Little Richard nam twee albums op voor OKeh uit 1966, namelijk The Explosive Little Richard in oktober 1966, dat in januari 1967 werd uitgebracht, en de lp Little Richard's Greatest Hits - Recorded Live! (opgenomen op 25 januari 1967), uitgebracht in juli 1967. Ondanks de hoogwaardige cast (Johnny "Guitar" Watson, Larry Williams, Eddie Fletcher en Glen Willings) werd het eerste album een flop, de tweede lp met studio-live karakter bereikte slechts #183 in de lp-hitlijsten. Van de vijf Little Richard-singles die tussen 1966 en 1967 werden uitgebracht, werd er geen melding van gemaakt. Tot 1970 werden singles zonder succes uitgebracht onder het OKeh-label, de laatste werd uitgegeven door The Cheers[14].
Frequente eigendomswisselingen
Op 11 november 1926 verwierf het grote label Columbia Records het grootste deel van OKeh vanwege de uitstekende studio's in New York. Kort daarna verliet producent Ralph Peer het label en ging naar Victor. Vervanging was in februari 1927 Tom Rockwell, die verantwoordelijk was voor Louis Armstrong. Vanaf medio 1933 werden alleen opnamen van Columbia op de markt gebracht bij OKeh, het faillissement van Columbia in november 1933 bracht OKeh kort in het bezit van de American Record Company (ARC Records), maar werd in 1935 stopgezet. Toen CBS in 1940 het Columbia-label reactiveerde, mocht OKeh de Vocalion-catalogus op de markt brengen met veel blues- en countryartiesten. In deze vorm bleef OKeh tot 1946 op de markt. Epic Records nam het label in 1965 over, waarna CBS de aandelen opnieuw verwierf in 1967, maar uiteindelijk het inmiddels beroemde label in 1970 liquideerde. De publicatierechten voor de backcatalogus behoren nu tot het grote label Sony BMG Music Entertainment.
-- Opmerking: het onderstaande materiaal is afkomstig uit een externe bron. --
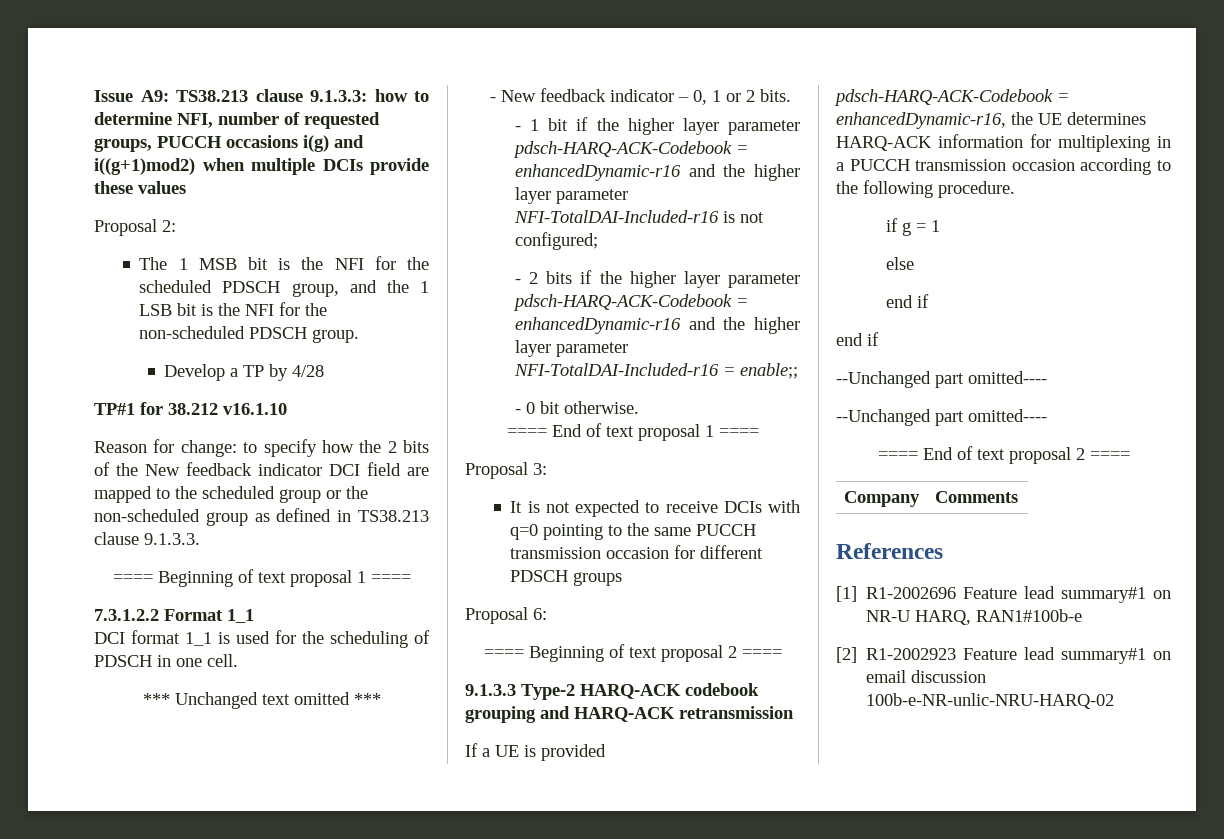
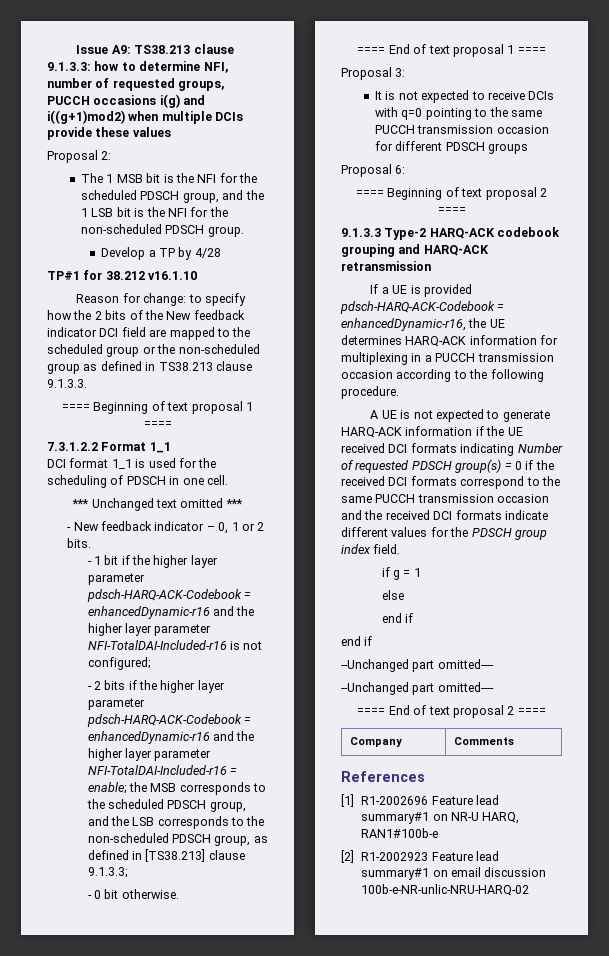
[739,363,798,379] enable;; -> [87,782,267,795] [86,799,246,812] [87,816,265,829] [87,833,268,846] [87,849,245,862] [87,867,128,878] enable; the MSB corresponds to the scheduled PDSCH group, and the LSB corresponds to the non-scheduled PDSCH group, as defined in [TS38.213] clause 9.1.3.3;
(1015, 189) none -> [370,409,550,422] [341,426,523,438] [341,443,563,456] [341,459,554,473] [341,476,560,489] [341,494,550,503] [341,510,548,520] [341,527,547,540] [341,544,401,554] // A UE is not expected to generate HARQ-ACK information if the UE received DCI formats indicating Number of requested PDSCH group(s) = 0 if the received DCI formats correspond to the same PUCCH transmission occasion and the received DCI formats indicate different values for the PDSCH group index field.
Begin 2013 kondigde JazzTimes aan dat Sony het legendarische label als onderdeel van Sony Masterworks onder het motto Global Expressions in Jazz wilde reactiveren met opnamen van Bill Frisell, John Medeski en David Sanborn/Bob James.
Gevolgtrekking
OKeh Records zette de trend voort door Afro-Amerikaanse zangers aantrekkelijk te maken voor witte platenlabels en kopers, door countrymuziek populair te maken en jazz en blues te behouden met een groot aantal artiesten en titels op platen die nu klassiekers van deze genres zijn. Veel nummers werden ondergewaardeerd in termen van hitparades, omdat het label niet over de uitgebreide distributienetwerken van de grote labels beschikte om een hoger verkoopniveau te bereiken. Dat was ook de reden waarom een groot aantal artiesten het label als springplank gebruikte om te slagen bij grotere labels. Met enkele van zijn artiesten maakte OKeh de meest gewaagde, ondernemende opnamen van de vroege Amerikaanse muziekindustrie.
Literatuur
- Ross Laird/Brian Rust, Discography Of OKeh Records 1918-1934, 2004.